A day of fasting and abstention
Tisha BeAv is one of the two full fasts of the year, lasting from sunset to the coming out of the stars the next day, about twenty-five hours. On this day one abstains from food and drink.
As on Yom Kippur, five prohibitions of mourning apply. But if Yom Kippur is a day of purification, Tisha BeAv is a day of grief: even the Torah is studied only in its mournful parts.
The fast
From sunset to the stars — about 25 hours without food or drink.
Eichah and kinot
In the evening and morning the scroll of Eichah and kinot — mourning elegies — are read.
Sitting low
Until midday people sit on the floor or on low benches, like mourners.
No leather, no washing
Leather shoes are not worn, one does not wash for pleasure or anoint oneself.
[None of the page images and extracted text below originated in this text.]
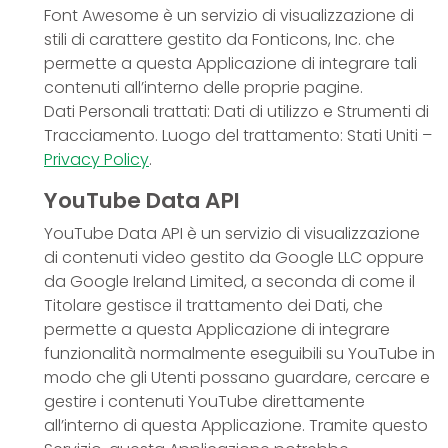
Font Awesome è un servizio di visualizzazione di
stili di carattere gestito da Fonticons, Inc. che
permette a questa Applicazione di integrare tali
contenuti all’interno delle proprie pagine.
Dati Personali trattati: Dati di utilizzo e Strumenti di
Tracciamento. Luogo del trattamento: Stati Uniti –
Privacy Policy
.
YouTube Data API
YouTube Data API è un servizio di visualizzazione
di contenuti video gestito da Google LLC oppure
da Google Ireland Limited, a seconda di come il
Titolare gestisce il trattamento dei Dati, che
permette a questa Applicazione di integrare
funzionalità normalmente eseguibili su YouTube in
modo che gli Utenti possano guardare, cercare e
gestire i contenuti YouTube direttamente
all’interno di questa Applicazione. Tramite questo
The reading of the scroll of Lamentations
In the evening the bright lights are put out; the synagogue is lit only by candles. The scroll of Eichah is read softly, sitting low, in a special weeping chant — the voice of grief itself.
In the morning the kinot are added — dozens of mourning verses about the destruction of the Temple, about exiles and persecutions of different ages. The tallit and tefillin are worn on this day only at the afternoon prayer.

The Three Weeks and the Nine Days
Tisha BeAv is the peak of the mourning period of Bein HaMetzarim (“between the straits”). It begins three weeks earlier, with the fast of the seventeenth of Tammuz, when the walls of Jerusalem were breached.
In the last nine days, from the start of the month of Av, the mourning intensifies: one abstains from meat and wine, from haircuts, weddings, and rejoicing. Grief mounts toward the ninth of Av.
17 Tammuz
A fast in memory of the breaching of Jerusalem’s walls; the start of the Three Weeks.
The Nine Days
From the 1st to the 9th of Av — the deepening of mourning: no meat, wine, or festivities.
The ninth of Av
The peak of mourning — fasting and lament over the destroyed Temple.

Midday
After midday the grief begins to turn into hope — and consolation comes.
When the mourning eases
After midday on the ninth of Av some of the laws of mourning ease: one may return to one’s usual seat. By tradition, it is at this very time that consolation is born — and the Mashiach comes into the world.
The fast ends with the coming out of the stars. And the nearest Shabbat is called Shabbat Nachamu — the “Sabbath of Consolation” — and it opens seven weeks of readings of comfort.